Die Autorin gibt fünf "leitende Fragestellungen" (S. 24) vor: (a) Welche Gründe hatten Migranten in die DDR zu gehen? (b) Welche Migrationspolitik betrieb die DDR? (c) Wie sah die DDR-Politik die Wanderungsbewegung und inwiefern nahm sie darauf Einfluss? (d) Welches Aufnahmesystem mit welchen Funktionen wurde eingerichtet? (e) Auf welche Weise arbeitete die Bürokratie für die Eingliederung der Ankömmlinge? An diesen Fragen orientieren sich die Untersuchungsabschnitte: (a) Soziographie der Ost-West-Migration und deren Motive, (b) Werbepolitik (c) Unerwünschte (d) Abschottung und Überwachung (e) Aufnahmeheime (f) Zwischen Eingliederung und erneuter Abwanderung. Ergänzt wird die Untersuchung durch eine Reihe von Tabellen.

Die Frage der Motivationen war neben der Ermittlung der Zahl der Übersiedler wohl das wichtigste Vorhaben einer solchen Studie. Schmelz bezieht sich im wesentlichen auf die Befragungen in den Übergangsstellen und Lagern, speziell auch in den Notaufnahmelagern der Bundesrepublik. Bestimmte Zeitabschnitte, in der die Überlieferung besonders gut ist, rücken dabei notwendigerweise in den Mittelpunkt. 1954 bis 1957 sind besonders dicht überlieferte Jahre. Für 1954 etwa gibt es folgende Ergebnisse: Fast 53 Prozent der Rückwanderer kamen aus familiären Gründen zurück in die DDR, rund 21 Prozent wegen mangelnder Perspektiven in der Bundesrepublik. Bei den erstzugezogenen Bundesbürgern waren es immerhin noch 35 Prozent, die aus familären Motiven nach Osten gingen, aber auch 56 Prozent, die wegen wirtschaftlicher Motive den Weg in die DDR suchten. Das "Recht auf Arbeit" in der DDR ließ sie auf bessere Chancen hoffen. Häufig waren es zudem Probleme auf dem bundesdeutschen Wohnungsmarkt, die den Ausschlag gaben.

Der inhaltliche Schwerpunkt der Untersuchung liegt aber eindeutig auf der offiziellen Einwanderungspolitik der DDR. Sehr detailliert schildert die Autorin die Werbepolitik der SED für Zuzug und Rückkehr in den fünfziger Jahren, die Entstehung und Arbeit der Institutionen, so der zentralen Abteilung Bevölkerungspolitik im Innenministerium sowie die Hoffnungen und Befürchtungen der Bürokraten. Seit 1952/53 gab es verstärkte Werbungen um Zuzug, doch scheiterten die großen Ambitionen schließlich vor allem an den strukturellen Problemen der Diktatur.
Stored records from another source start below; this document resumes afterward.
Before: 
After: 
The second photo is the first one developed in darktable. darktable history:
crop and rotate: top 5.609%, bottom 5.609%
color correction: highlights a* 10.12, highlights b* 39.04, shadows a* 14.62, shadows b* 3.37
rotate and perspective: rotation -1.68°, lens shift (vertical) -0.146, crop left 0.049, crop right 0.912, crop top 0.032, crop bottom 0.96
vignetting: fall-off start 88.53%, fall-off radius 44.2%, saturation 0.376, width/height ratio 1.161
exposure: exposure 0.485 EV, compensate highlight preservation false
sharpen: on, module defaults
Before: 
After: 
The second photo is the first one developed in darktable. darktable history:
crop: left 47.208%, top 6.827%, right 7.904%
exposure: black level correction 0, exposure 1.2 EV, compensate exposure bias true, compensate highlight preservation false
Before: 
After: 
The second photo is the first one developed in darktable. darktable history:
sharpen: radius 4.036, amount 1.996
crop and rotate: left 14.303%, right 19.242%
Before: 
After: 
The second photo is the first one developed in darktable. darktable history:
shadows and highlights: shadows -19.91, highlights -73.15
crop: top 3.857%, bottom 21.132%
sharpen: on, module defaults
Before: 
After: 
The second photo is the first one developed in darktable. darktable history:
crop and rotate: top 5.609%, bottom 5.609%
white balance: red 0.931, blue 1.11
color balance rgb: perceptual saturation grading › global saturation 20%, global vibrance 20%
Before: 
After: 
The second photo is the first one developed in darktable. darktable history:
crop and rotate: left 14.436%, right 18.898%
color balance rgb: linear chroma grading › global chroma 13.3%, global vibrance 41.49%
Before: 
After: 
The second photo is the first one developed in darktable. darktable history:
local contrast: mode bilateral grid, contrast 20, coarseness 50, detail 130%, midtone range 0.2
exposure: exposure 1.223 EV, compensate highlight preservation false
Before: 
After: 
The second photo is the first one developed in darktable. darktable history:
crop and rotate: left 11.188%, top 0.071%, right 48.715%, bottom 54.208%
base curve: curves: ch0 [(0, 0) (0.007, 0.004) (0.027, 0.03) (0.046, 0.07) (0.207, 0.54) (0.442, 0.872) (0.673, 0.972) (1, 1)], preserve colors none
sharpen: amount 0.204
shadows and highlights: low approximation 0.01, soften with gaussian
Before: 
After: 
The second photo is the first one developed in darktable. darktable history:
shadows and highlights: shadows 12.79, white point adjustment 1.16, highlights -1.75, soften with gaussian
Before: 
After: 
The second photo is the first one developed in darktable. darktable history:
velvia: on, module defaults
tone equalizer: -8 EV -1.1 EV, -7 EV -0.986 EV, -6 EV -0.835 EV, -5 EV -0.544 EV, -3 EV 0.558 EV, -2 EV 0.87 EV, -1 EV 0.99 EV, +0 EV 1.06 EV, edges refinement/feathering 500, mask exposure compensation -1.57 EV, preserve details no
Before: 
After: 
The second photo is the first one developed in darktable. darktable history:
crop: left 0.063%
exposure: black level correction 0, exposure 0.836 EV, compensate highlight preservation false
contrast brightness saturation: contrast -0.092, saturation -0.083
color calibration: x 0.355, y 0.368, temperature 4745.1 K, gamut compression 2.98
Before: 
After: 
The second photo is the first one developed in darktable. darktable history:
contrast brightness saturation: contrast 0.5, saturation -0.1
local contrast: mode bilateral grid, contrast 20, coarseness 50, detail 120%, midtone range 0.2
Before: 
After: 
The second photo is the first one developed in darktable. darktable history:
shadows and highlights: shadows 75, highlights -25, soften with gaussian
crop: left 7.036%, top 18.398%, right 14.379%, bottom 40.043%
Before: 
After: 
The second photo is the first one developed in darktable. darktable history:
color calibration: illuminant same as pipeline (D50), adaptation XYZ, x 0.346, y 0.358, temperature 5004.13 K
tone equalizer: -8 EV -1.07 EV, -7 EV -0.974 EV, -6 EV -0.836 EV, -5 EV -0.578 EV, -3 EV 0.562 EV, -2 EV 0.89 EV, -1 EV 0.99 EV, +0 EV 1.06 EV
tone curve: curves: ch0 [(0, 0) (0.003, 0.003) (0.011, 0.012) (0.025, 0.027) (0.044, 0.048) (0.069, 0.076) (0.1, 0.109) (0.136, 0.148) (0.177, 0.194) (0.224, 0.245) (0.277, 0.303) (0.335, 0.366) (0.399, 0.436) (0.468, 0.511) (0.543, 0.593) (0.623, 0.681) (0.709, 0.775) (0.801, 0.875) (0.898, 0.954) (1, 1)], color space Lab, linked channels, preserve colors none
Längst nicht so viele Bundesbürger wie erhofft kamen und immer häufiger waren es die Falschen. In der DDR blieben viele der Zugezogenen und Rückgewanderten Fremdkörper, die über Jahre das Stigma "Westdeutscher" trugen. Das gleiche Phänomen hat die Migrationsforschung für die Bundesrepublik ermittelt. Ehemalige DDR-Bürger fühlten sich hier lange fremd.

Notwendigerweise läßt diese Untersuchung eine Reihe von Fragen offen, deren Beantwortung anderen Studien vorbehalten sein wird. So ist zum Beispiel eine Untersuchung von Berufsgruppen unterblieben. Zudem hätten einige Fallstudien das Bild sicherlich plastischer und facettenreicher gemacht. Auch wäre es wünschenswert gewesen, dass der Frage der politischen Motivation stärker nachgegangen worden wäre. Dies soll den Wert der ersten systematischen Studie über die West-Ost-Migration in die DDR aber nicht schmälern.